CATHOLICS AND BIRTH CONTROL

SIR,—'Catholic Parent' in your issue of September 13 is afraid that his mind is 'not fine or subtle enough to appreciate the distinction between taking a contraceptive pill and the use of hormones to lengthen the safe period.' The distinction (and it does not seem to me to require a fine or subtle mind for its appreciation) is that the first action totally frustrates, while the second regularises, a natural process.

I should like to have chapter and verse for these mediaeval theological arguments about angels and needle-points. They have always evaded me in St. Thomas Aquinas, St. Bonaventure, Duns Scotus and William of Occam, and I'm beginning to suspect that they belong to pcpular mythology rather than mediaeval theology.

It is quite true that most non-Catholics condemn murder and adultery yet approve of contraception.

I can testify that many non-Catholics approve of divorce and abortion in certain circumstances.
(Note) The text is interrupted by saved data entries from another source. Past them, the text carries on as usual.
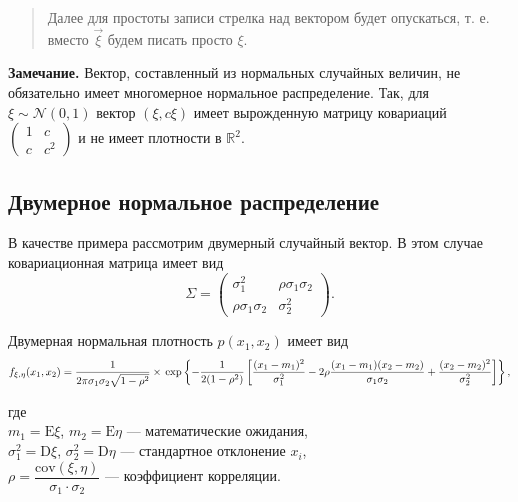 \documentclass[11pt,a4paper]{article}
\begin{document}
\begin{quote}
Далее для простоты записи стрелка над вектором будет опускаться, т. е.
вместо \(\vec{\xi}\) будем писать просто \(\xi\).
\end{quote}

    \textbf{Замечание.} Вектор, составленный из нормальных случайных
величин, не обязательно имеет многомерное нормальное распределение. Так,
для \(\xi \sim \mathcal{N}(0,1)\) вектор \((\xi, c\xi)\) имеет
вырожденную матрицу ковариаций
\(\begin{pmatrix}  1 & c \\  c & c^2 \end{pmatrix}\) и не имеет
плотности в \(\mathbb{R}^2\).

    \hypertarget{ux434ux432ux443ux43cux435ux440ux43dux43eux435-ux43dux43eux440ux43cux430ux43bux44cux43dux43eux435-ux440ux430ux441ux43fux440ux435ux434ux435ux43bux435ux43dux438ux435}{%
\subsection{Двумерное нормальное
распределение}\label{ux434ux432ux443ux43cux435ux440ux43dux43eux435-ux43dux43eux440ux43cux430ux43bux44cux43dux43eux435-ux440ux430ux441ux43fux440ux435ux434ux435ux43bux435ux43dux438ux435}}

В качестве примера рассмотрим двумерный случайный вектор. В этом случае
ковариационная матрица имеет вид \[
\Sigma = 
\begin{pmatrix}
    \sigma_1^2 & \rho \sigma_1 \sigma_2 \\
    \rho \sigma_1 \sigma_2 & \sigma_2^2 
\end{pmatrix}.
\]

    Двумерная нормальная плотность \(p(x_1, x_2)\) имеет вид \[
  f_{\xi,\eta}(x_1, x_2) = \frac{1}{2\pi\sigma_1\sigma_2\sqrt{1-\rho^2}} \times \\
  \exp \left\{-\frac{1}{2(1-\rho^2)} \left[ \frac{(x_1-m_1)^2}{\sigma_1^2} - 2\rho\frac{(x_1-m_1)(x_2-m_2)}{\sigma_1\sigma_2} + \frac{(x_2-m_2)^2}{\sigma_2^2} \right]\right\},
\]

где\\
\(m_1 = \mathrm{E} \xi\), \(m_2 = \mathrm{E} \eta\) --- математические
ожидания,\\
\(\sigma_1^2 = \mathrm{D} \xi\), \(\sigma_2^2 = \mathrm{D} \eta\) ---
стандартное отклонение \(x_i\),\\
\(\rho = \dfrac{\mathrm{cov}(\xi, \eta)}{\sigma_1 \cdot \sigma_2}\) ---
коэффициент корреляции.
\end{document}
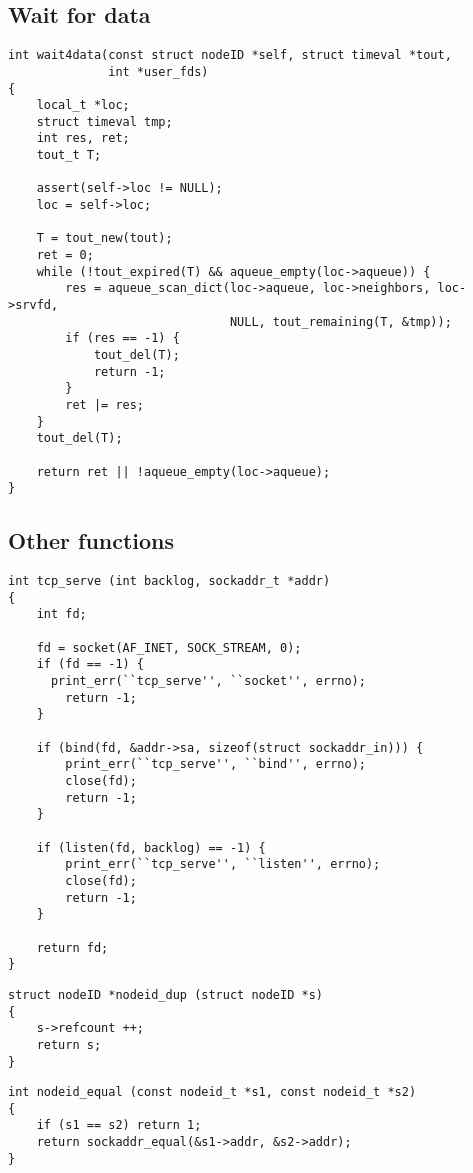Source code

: \subsection{Wait for data}
\label{nh-wait4data}
\begin{lstlisting}
int wait4data(const struct nodeID *self, struct timeval *tout,
              int *user_fds)
{
    local_t *loc;
    struct timeval tmp;
    int res, ret;
    tout_t T;

    assert(self->loc != NULL);
    loc = self->loc;

    T = tout_new(tout);
    ret = 0;
    while (!tout_expired(T) && aqueue_empty(loc->aqueue)) {
        res = aqueue_scan_dict(loc->aqueue, loc->neighbors, loc->srvfd,
                               NULL, tout_remaining(T, &tmp));
        if (res == -1) {
            tout_del(T);
            return -1;
        }
        ret |= res;
    }
    tout_del(T);

    return ret || !aqueue_empty(loc->aqueue);
}
\end{lstlisting}


\subsection{Other functions}
\label{nh-oth-func}
\begin{lstlisting}
int tcp_serve (int backlog, sockaddr_t *addr)
{
    int fd;

    fd = socket(AF_INET, SOCK_STREAM, 0);
    if (fd == -1) {
      print_err(``tcp_serve'', ``socket'', errno);
        return -1;
    }

    if (bind(fd, &addr->sa, sizeof(struct sockaddr_in))) {
        print_err(``tcp_serve'', ``bind'', errno);
        close(fd);
        return -1;
    }

    if (listen(fd, backlog) == -1) {
        print_err(``tcp_serve'', ``listen'', errno);
        close(fd);
        return -1;
    }

    return fd;
}
\end{lstlisting}

\begin{lstlisting}
struct nodeID *nodeid_dup (struct nodeID *s)
{
    s->refcount ++;
    return s;
}
\end{lstlisting}

\begin{lstlisting}
int nodeid_equal (const nodeid_t *s1, const nodeid_t *s2)
{
    if (s1 == s2) return 1;
    return sockaddr_equal(&s1->addr, &s2->addr);
}
\end{lstlisting}

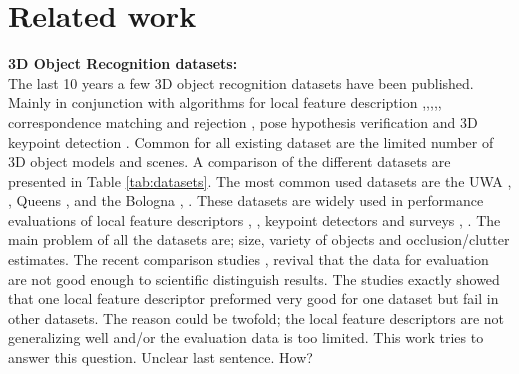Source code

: \documentclass[10pt,twocolumn,letterpaper]{article}
\begin{document}
\section{Related work}\label{sec:related_work}
\textbf{3D Object Recognition datasets:}\\
The last 10 years a few 3D object recognition datasets have been published. Mainly in conjunction with algorithms for local feature description \cite{Mian2006},\cite{Taati2007},\cite{Taati2011},\cite{Tombari2010},\cite{Salti2014}, correspondence matching and rejection \cite{Rodola2013}, pose hypothesis verification \cite{Aldoma2012} and 3D keypoint detection \cite{Mian2010}. Common for all existing dataset are the limited number of 3D object models and scenes. A comparison of the different datasets are presented in Table \ref{tab:datasets}. The most common used datasets are the UWA  \cite{Mian2006}, \cite{Mian2010}, Queens \cite{Taati2007},\cite{Taati2011} and the Bologna \cite{Salti2014}, \cite{Tombari2010}. These datasets are widely used in performance evaluations of  local feature descriptors \cite{Guo2015}, \cite{Buch2016}, keypoint detectors \cite{Salti2011} and surveys \cite{Guo2014}, \cite{FilipeAlexandre2014}. The main problem of all the datasets are; size, variety of objects and occlusion/clutter estimates. The recent comparison studies \cite{Guo2015}, \cite{Buch2016} revival that the data for evaluation are not good enough to scientific distinguish results. The studies exactly showed that one local feature descriptor preformed very good for one dataset but fail in other datasets. The reason could be twofold; the local feature descriptors are not generalizing well and/or the evaluation data is too limited. This work tries to answer this question. {\color{blue} Unclear last sentence. How?}\\ 
\end{document}
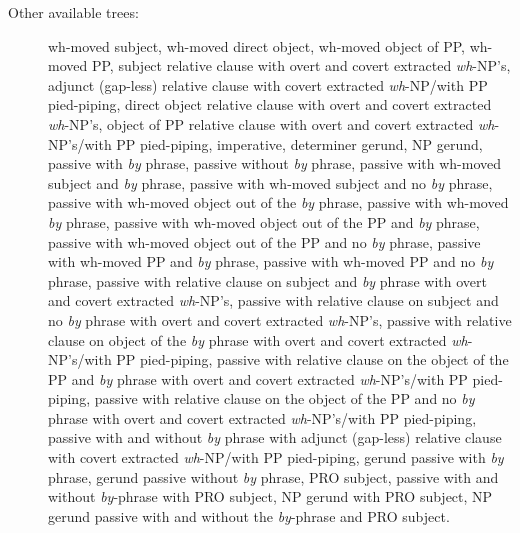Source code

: \begin{description}
\item[Other available trees:] wh-moved subject, wh-moved direct object,
wh-moved object of PP, wh-moved PP, subject relative clause with overt and
covert extracted {\it wh}-NP's, adjunct (gap-less) relative clause with
covert extracted {\it wh}-NP/with PP pied-piping, direct object relative
clause with overt and covert extracted {\it wh}-NP's, object of PP relative
clause with overt and covert extracted {\it wh}-NP's/with PP pied-piping,
imperative, determiner gerund, NP gerund, passive with {\it by} phrase,
passive without {\it by} phrase, passive with wh-moved subject and {\it by}
phrase, passive with wh-moved subject and no {\it by} phrase, passive with
wh-moved object out of the {\it by} phrase, passive with wh-moved {\it by}
phrase, passive with wh-moved object out of the PP and {\it by} phrase,
passive with wh-moved object out of the PP and no {\it by} phrase, passive
with wh-moved PP and {\it by} phrase, passive with wh-moved PP and no {\it
by} phrase, passive with relative clause on subject and {\it by} phrase
with overt and covert extracted {\it wh}-NP's, passive with relative clause
on subject and no {\it by} phrase with overt and covert extracted {\it
wh}-NP's, passive with relative clause on object of the {\it by} phrase
with overt and covert extracted {\it wh}-NP's/with PP pied-piping, passive
with relative clause on the object of the PP and {\it by} phrase with overt
and covert extracted {\it wh}-NP's/with PP pied-piping, passive with
relative clause on the object of the PP and no {\it by} phrase with overt
and covert extracted {\it wh}-NP's/with PP pied-piping, passive with and
without {\it by} phrase with adjunct (gap-less) relative clause with covert
extracted {\it wh}-NP/with PP pied-piping, gerund passive with {\it by}
phrase, gerund passive without {\it by} phrase, PRO subject, passive with
and without {\it by}-phrase with PRO subject, NP gerund with PRO subject,
NP gerund passive with and without the {\it by}-phrase and PRO subject.

\end{description}


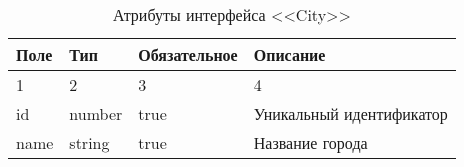 \begin{xltabular}{\textwidth}{|l|l|p{1.7cm}|X|}
    \caption{Атрибуты интерфейса <<City>>}\\ \hline
    Поле & Тип & Обяза\-тельное & Описание \\  & 2 & 3 & 4 \\ \hline
    id & number & true & Уникальный идентификатор \\ \hline
    name & string & true & Название города \\ \hline
\end{xltabular}

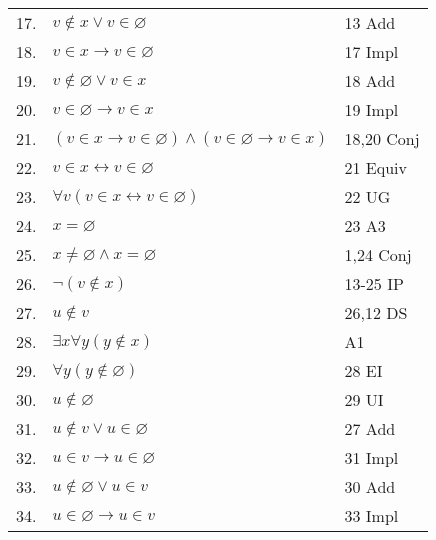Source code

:\documentclass[12pt, a4paper]{article}
\begin{document}
\begin{table}[h!]
\begin{center}
\begin{tabular}{l l l}
      17.& \hspace{20mm}$v\notin x\vee v\in\varnothing$ & 13 Add\\
      18.& \hspace{20mm}$v\in x\rightarrow v\in\varnothing$ & 17 Impl\\
      19.& \hspace{20mm}$v\notin\varnothing\vee v\in x$ & 18 Add\\
      20.& \hspace{20mm}$v\in\varnothing\rightarrow v\in x$ & 19 Impl\\
      21.& \hspace{20mm}$(v\in x\rightarrow v\in\varnothing)\wedge(v\in\varnothing\rightarrow v\in x)$ & 18,20 Conj\\
      22.& \hspace{20mm}$v\in x\leftrightarrow v\in\varnothing$ & 21 Equiv\\
      23.& \hspace{20mm}$\forall v(v\in x\leftrightarrow v\in\varnothing)$ & 22 UG\\
      24.& \hspace{20mm}$x=\varnothing$ & 23 A3\\
      25.& \hspace{20mm}$x\neq\varnothing\wedge x=\varnothing$ & 1,24 Conj\\
      26.& \hspace{10mm}$\neg(v\notin x)$ & 13-25 IP\\
      27.& \hspace{10mm}$u\notin v$ & 26,12 DS\\
      28.& \hspace{10mm}$\exists x\forall y(y\notin x)$ & A1\\
      29.& \hspace{10mm}$\forall y(y\notin\varnothing)$ & 28 EI\\
      30.& \hspace{10mm}$u\notin\varnothing$ & 29 UI\\
      31.& \hspace{10mm}$u\notin v\vee u\in\varnothing$ & 27 Add\\
      32.& \hspace{10mm}$u\in v\rightarrow u\in\varnothing$ & 31 Impl\\
      33.& \hspace{10mm}$u\notin\varnothing\vee u\in v$ & 30 Add\\
      34.& \hspace{10mm}$u\in\varnothing\rightarrow u\in v$ & 33 Impl\\

\end{tabular}
\end{center}
\end{table}
\end{document}
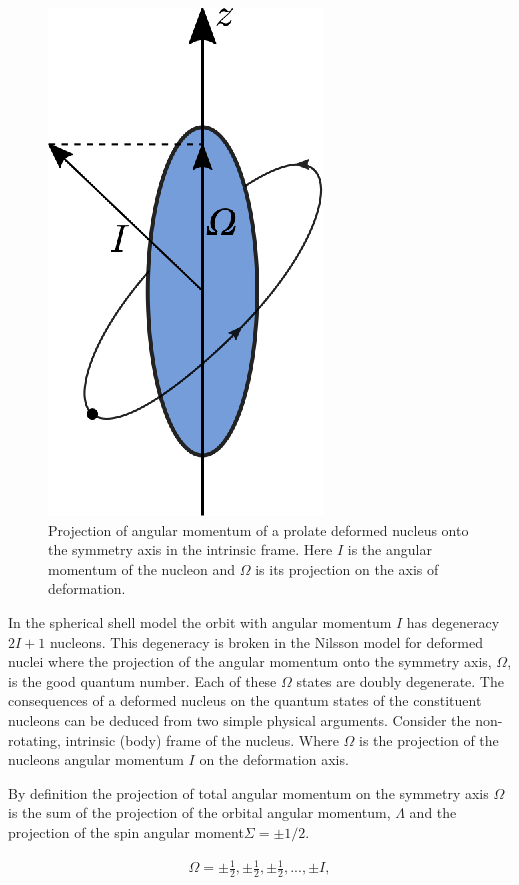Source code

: \documentclass[8pt,a4paper, twoside]{report}
\begin{document}
\begin{figure}
\center
\includegraphics[scale=1]{./figures/prolate_AM.eps}
\caption{Projection of angular momentum of a prolate deformed nucleus onto the symmetry axis in the intrinsic frame. Here $I$ is the angular momentum of the nucleon and $\Omega$ is its projection on the axis of deformation.}
\label{fig:prolate_AM}
\end{figure}
In the spherical shell model the orbit with angular momentum $I$ has degeneracy $2I + 1$ nucleons. This degeneracy is broken in the Nilsson model for deformed nuclei where the projection of the angular momentum onto the symmetry axis, $\Omega$, is the good quantum number. Each of these $\Omega$ states are doubly degenerate. The consequences of a deformed nucleus on the quantum states of the constituent nucleons can be deduced from two simple physical arguments. Consider the non-rotating, intrinsic (body) frame of the nucleus. Where $\Omega$ is the projection of the nucleons angular momentum $I$ on the deformation axis. 

By definition the projection of total angular momentum on the symmetry axis $\Omega$ is the sum of the projection of the orbital angular momentum, $\Lambda$ and the projection of the spin angular moment$\Sigma = \pm 1/2$.  

\begin{align*}
\Omega = \pm\tfrac{1}{2}, \pm\tfrac{1}{2},  \pm\tfrac{1}{2},  ... , \pm I, 
\end{align*}
\end{document}
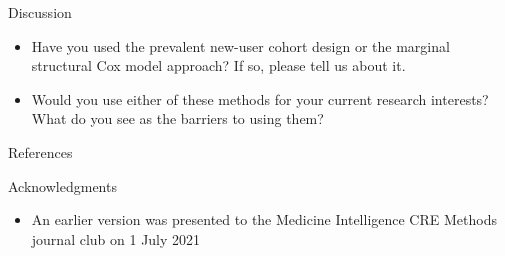 \documentclass[aspectratio=169,12pt]{beamer} %
\begin{document}
\begin{frame}{Discussion}
    \begin{itemize}
	\item Have you used the prevalent new-user cohort design or the marginal structural Cox model approach? If so, please tell us about it.
    	\item Would you use either of these methods for your current research interests? What do you see as the barriers to using them?
    \end{itemize}
\end{frame}

\begin{frame}{References}
        \tiny
        
\end{frame}

\begin{frame}{Acknowledgments}
    \begin{itemize}
	\item An earlier version was presented to the Medicine
	Intelligence CRE Methods journal club on 1 July 2021
    \end{itemize}
\end{frame}
\end{document}
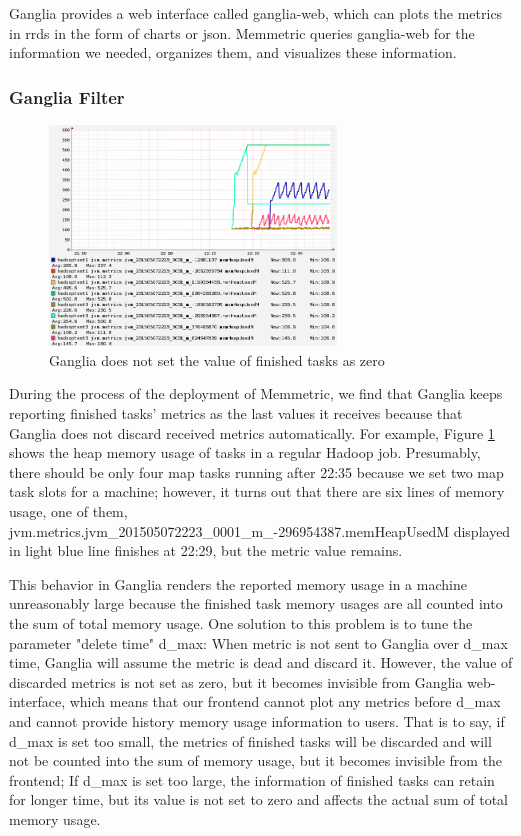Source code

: Ganglia provides a web interface called ganglia-web, which can plots the metrics in rrds in the form of charts or json. Memmetric queries ganglia-web for the information we needed, organizes them, and visualizes these information. 

\subsubsection{Ganglia Filter}

\begin{figure}[ht]
  \centering
    \includegraphics[width=3.0in]{image/ganglia_finished_tasks.png}
    \caption{Ganglia does not set the value of finished tasks as zero}
    \label{ref:gangliah_bug}
\end{figure}

During the process of the deployment of Memmetric, we find that Ganglia keeps reporting finished tasks' metrics as the last values it receives because that Ganglia does not discard received metrics automatically. For example, Figure \ref{ref:gangliah_bug} shows the heap memory usage of tasks in a regular Hadoop job. Presumably, there should be only four map tasks running after 22:35 because we set two map task slots for a machine; however, it turns out that there are six lines of memory usage, one of them, jvm.metrics.jvm\_201505072223\_0001\_m\_-296954387.memHeapUsedM displayed in light blue line finishes at 22:29, but the metric value remains.

This behavior in Ganglia renders the reported memory usage in a machine unreasonably large because the finished task memory usages are all counted into the sum of total memory usage. One solution to this problem is to tune the parameter "delete time" d\_max: When metric is not sent to Ganglia over d\_max time, Ganglia will assume the metric is dead and discard it. However, the value of discarded metrics is not set as zero, but it becomes invisible from Ganglia web-interface, which means that our frontend cannot plot any metrics before d\_max and cannot provide history memory usage information to users. That is to say, if d\_max is set too small, the metrics of finished tasks will be discarded and  will not be counted into the sum of memory usage, but it becomes invisible from the frontend; If d\_max is set too large, the information of finished tasks can retain for longer time, but its value is not set to zero and affects the actual sum of total memory usage.


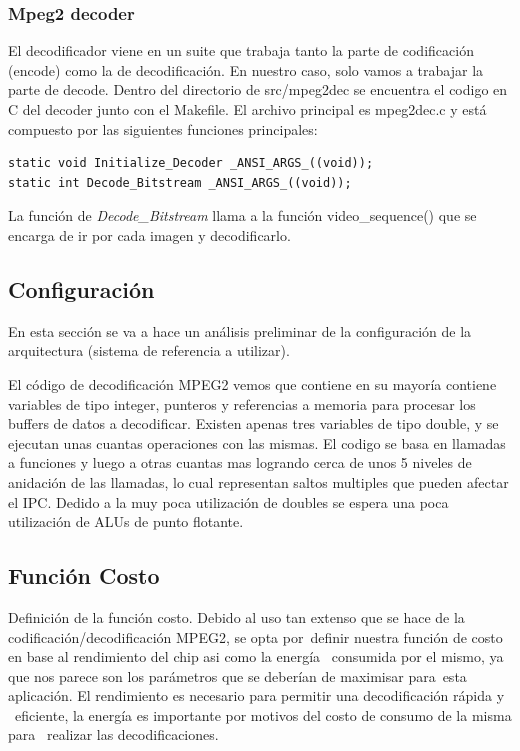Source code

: \documentclass[journal]{IEEEtran}
\begin{document}
\subsubsection{Mpeg2 decoder}
El decodificador viene en un suite que trabaja tanto la parte de codificaci\'{o}n (encode) como la de decodificaci\'{o}n. En nuestro caso, solo vamos a trabajar la parte de decode.
Dentro del directorio de src/mpeg2dec se encuentra el codigo en C del decoder junto con el Makefile. El archivo principal es mpeg2dec.c y est\'{a} compuesto por las siguientes funciones principales:

\footnotesize \begin{verbatim}
static void Initialize_Decoder _ANSI_ARGS_((void));
static int Decode_Bitstream _ANSI_ARGS_((void));
\end{verbatim}
\normalsize

La funci\'{o}n de \textit{Decode\_Bitstream} llama a la funci\'{o}n video\_sequence() que se encarga de ir por cada imagen y decodificarlo. \newline

\subsection{Configuraci\'{o}n}
En esta secci\'{o}n se va a hace un an\'{a}lisis preliminar de la configuraci\'{o}n de la arquitectura (sistema de referencia a utilizar).

El c\'odigo de decodificaci\'on MPEG2 vemos que contiene en su mayor\'ia contiene variables de tipo integer, punteros y referencias a memoria para procesar los buffers de datos a decodificar. Existen apenas tres variables de tipo double, y se ejecutan unas cuantas operaciones con las mismas.  El codigo se basa en llamadas a funciones y luego a otras cuantas mas logrando cerca de unos 5 niveles de anidaci\'on de las llamadas, lo cual representan saltos multiples que pueden afectar el IPC.
Dedido a la muy poca utilizaci\'on de doubles se espera una poca utilizaci\'on de ALUs de punto flotante. \newline

\subsection{Funci\'{o}n Costo}
Definici\'{o}n de la funci\'{o}n costo.
Debido al uso tan extenso que se hace de la codificaci\'{o}n/decodificaci\'{o}n MPEG2, se opta por\
definir nuestra funci\'{o}n de costo en base al rendimiento del chip asi como la energ\'{i}a \
consumida por el mismo, ya que nos parece son los par\'{a}metros que se deber\'{i}an de maximisar para\
esta aplicaci\'{o}n.  El rendimiento es necesario para permitir una decodificaci\'{o}n r\'{a}pida y \
eficiente, la energ\'{i}a es importante por motivos del costo de consumo de la misma para \
realizar las decodificaciones.
\end{document}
Does 'Catholic Parent' think this argument from non- Catholic approval a valid one for him?

A careful re-reading of Erika Fallaux's letter has failed to discover how its argument makes love 'something almost debased, part of our lower natures, something we must feel guilty about and derive no pleasure from when we respond to it.' To maintain that the expression of love in intercourse can be under the rule of reason and conscience like any other activity is neither to debase it nor under- value it.

Lastly, might I assure Mr, Flint that the Roman Catholic Church does not regard the procreation of children as the sole purpose of marital intercourse. If it did, would it not condemn intercourse after conception, or in marriages of proven sterility, or in all marriages after the menopause? Or perhaps some people believe it does.